CBD’s legal problems have hit the nation’s largest city, with New York health inspectors seizing CBD-infused baked goods and warning restaurants to stop serving cannabidiol-infused foods.
And in Maine, hemp entrepreneurs are protesting similar plans to take CBD foods off shelves.
New York City officials said they’re not going to allow the sale of CBD-infused edibles until they’re cleared by the U.S. Food and Drug Administration (FDA), according to Eater New York, a food blog that first reported the news.
New York’s CBD crackdown follows similar pronouncements from health authorities in California and Maine.

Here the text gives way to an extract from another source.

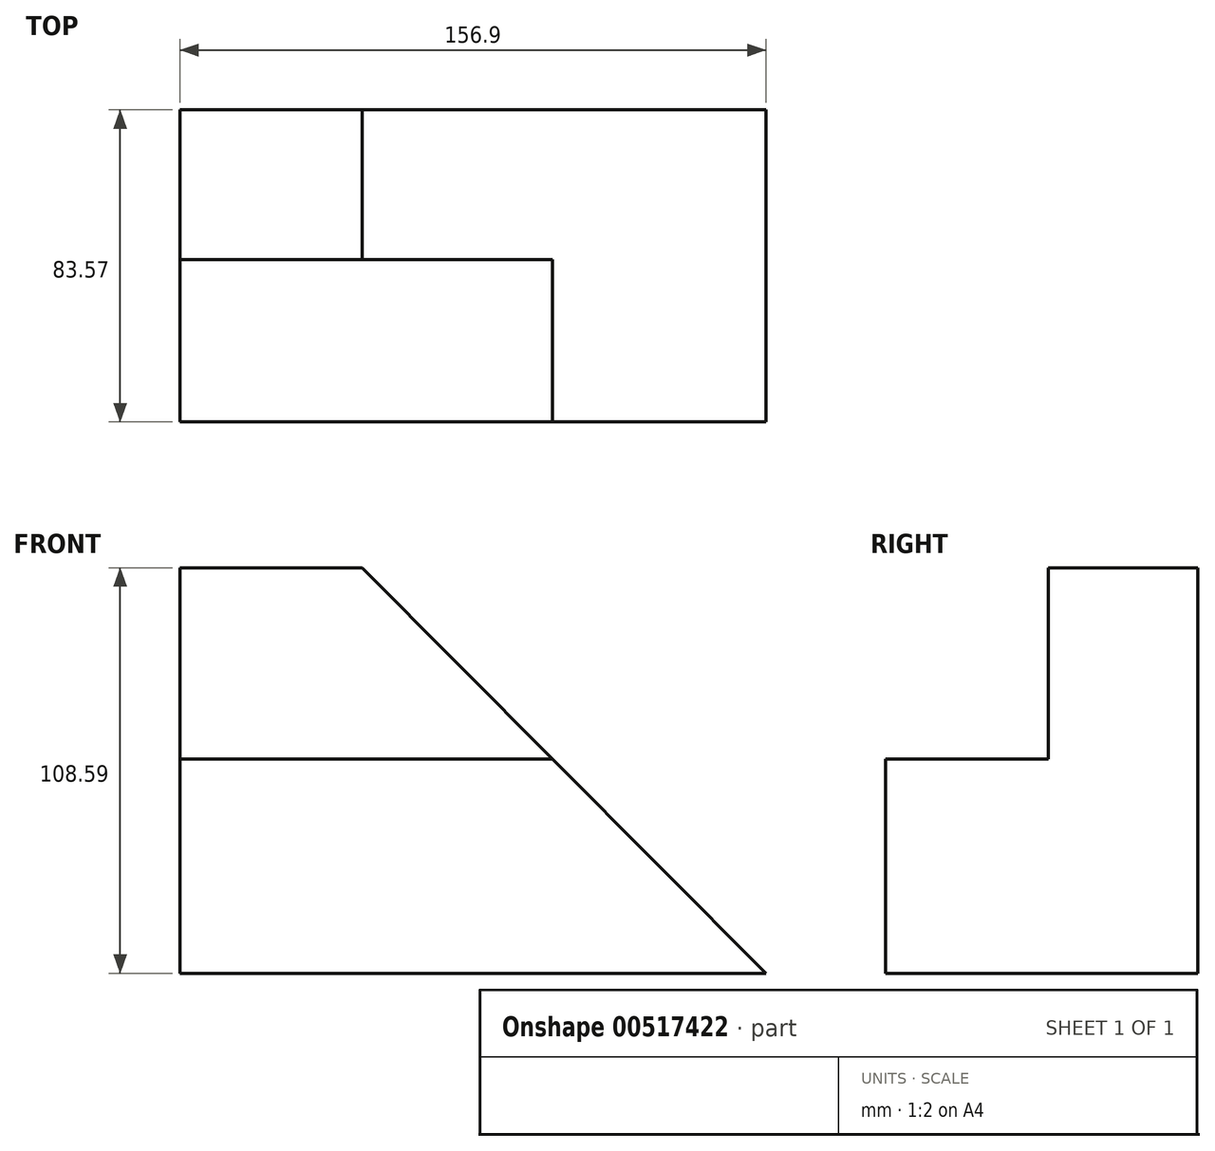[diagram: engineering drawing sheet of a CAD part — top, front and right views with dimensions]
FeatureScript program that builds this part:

The FDA has long maintained that CBD is an illegal food ingredient, even if it is derived from legal hemp. But CBD enforcement has been spotty.
The agency renewed its call in December to keep CBD out of foods, after the 2018 Farm Bill made hemp products legal but maintained the FDA’s jurisdiction over additives in foods, drugs and cosmetics.
In Maine, the CBD ban attracted dozens of hemp entrepreneurs to the state Capitol in Augusta this week to protest the policy.
A state representative told Maine Public Radio that lawmakers would consider an emergency bill to allow sales to resume.
“We are working to fix this problem as expeditiously and responsibly as possible,” state Rep. Craig Hickman said.